Philippine Department of Agriculture – Tokyo
Surprise catch of the day: Tons of stinking dead fish found in east Japan reservoir

Surprise catch of the day: Tons of stinking dead fish found in east Japan reservoir

OMITAMA, Ibaraki – Heaps of fish, which officials suspect anglers illegally released, have been found dead after draining water from an agricultural reservoir in this eastern Japan city.

According to the Omitama Municipal Government’s agricultural policy division, the city started to drain water from the about 55-hectare agricultural reservoir in early September to conduct bank protection work, and huge amounts of black bass and carp, which died due to lack of oxygen, began to appear on the evening of Sept. 15.

As workers kept draining the water, the number of dead fish further increased and the stench worsened. As the pond is surrounded by a residential area, many people have complained about the odor, and the city government has already incinerated 2 metric tons of the fish in a bid to deal with the problem.

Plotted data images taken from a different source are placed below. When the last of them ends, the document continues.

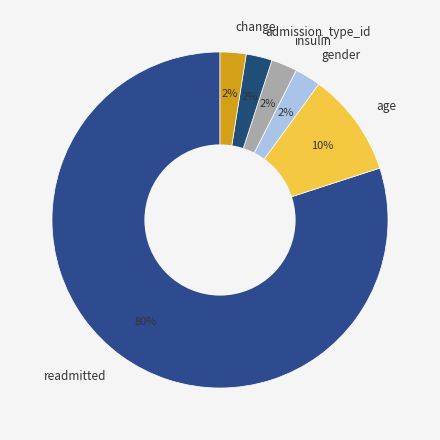

Which slice is the largest?

readmitted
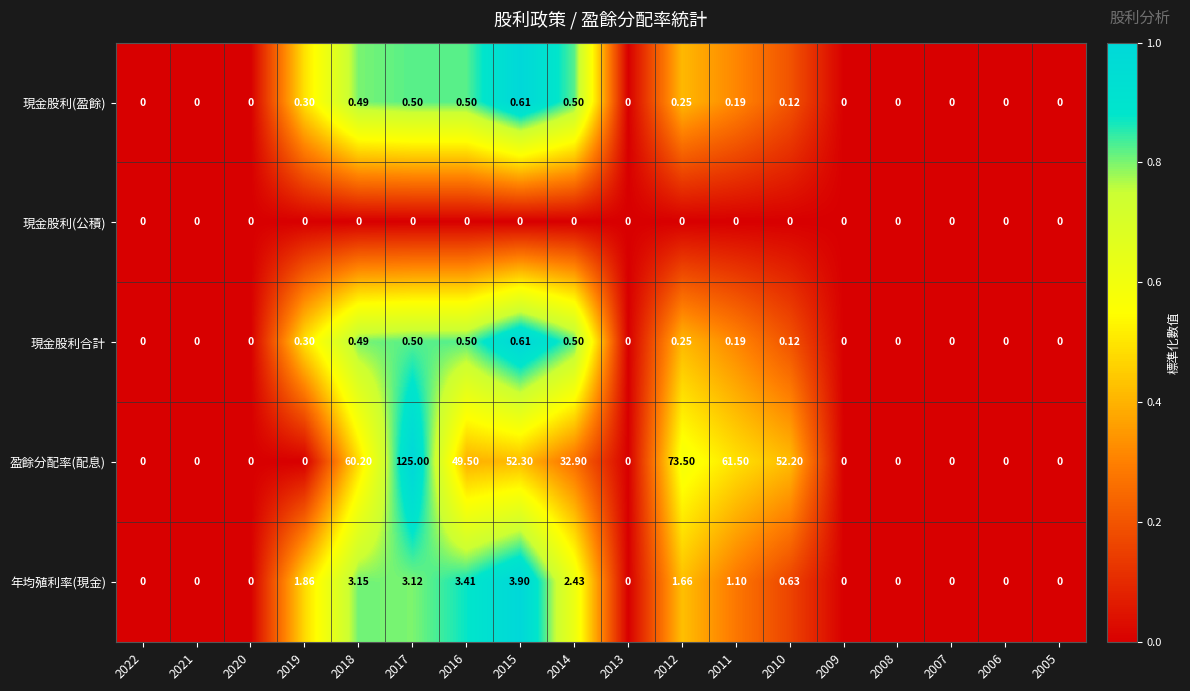

Which series has the widest spread of values?

盈餘分配率(配息)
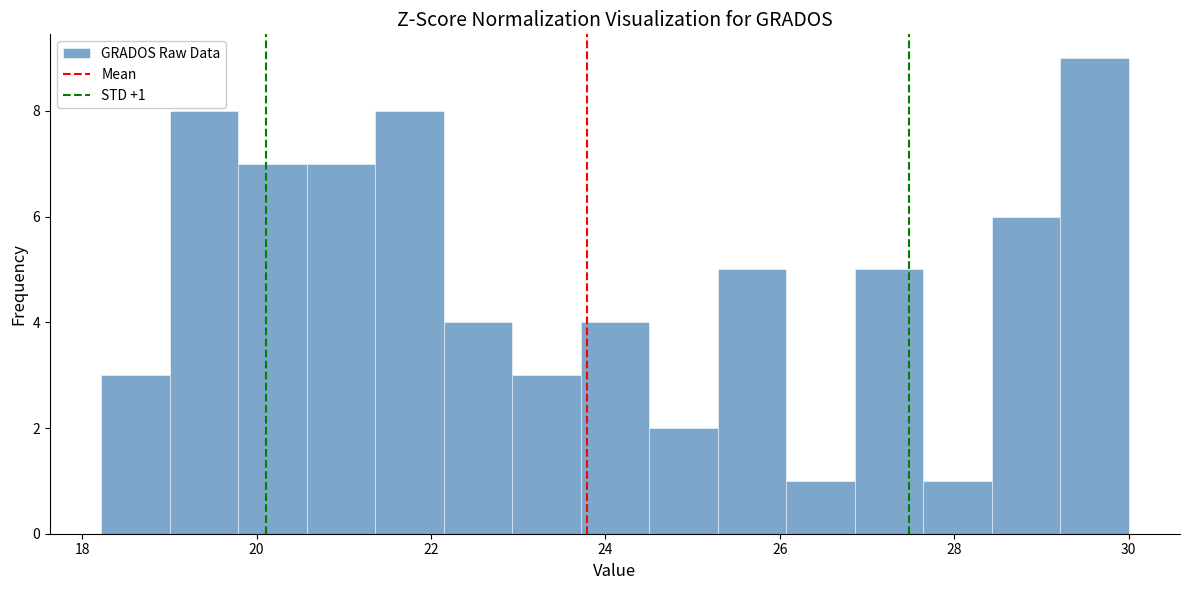

Read against the x-axis, roughly where is the centre of the tallest bar?

29.6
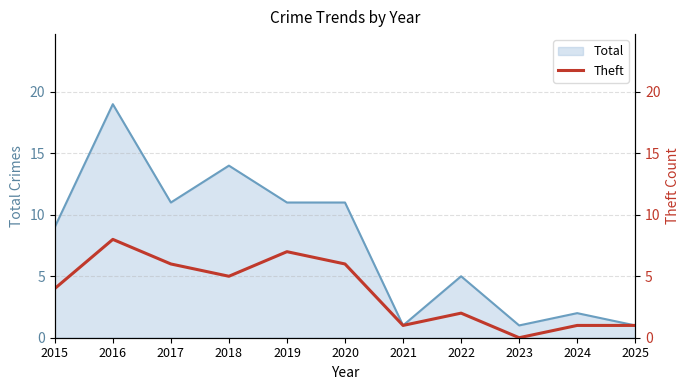

Between 2021 and 2016, which is larger?

2016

Sources including the agricultural policy division say the reservoir was filled with natural spring water and no streams flow into it, so no fish should inhabit the pond. A few fish were previously found in the reservoir, but they disappeared following levee protection work in 2011. Anglers are suspected to have deposited the fish in the pond, possibly bringing them in from nearby Lake Kasumigaura. A wooden pier has also been set up along a bank of the pond, apparently by anglers without permission. A nearby resident commented, “I can’t dry my washing outdoors (due to the stench). Releasing them (the fish) is troublesome.”

The head of an organization managing the reservoir said with a look of resignation, “We placed a sign there to ban fishing because it would cause trouble if an accident occurred, but it was not effective.”

A city government official said, “We’d like to swiftly respond to stop the stench. We want people to stay away from the reservoir because the banks are dangerous to walk on.”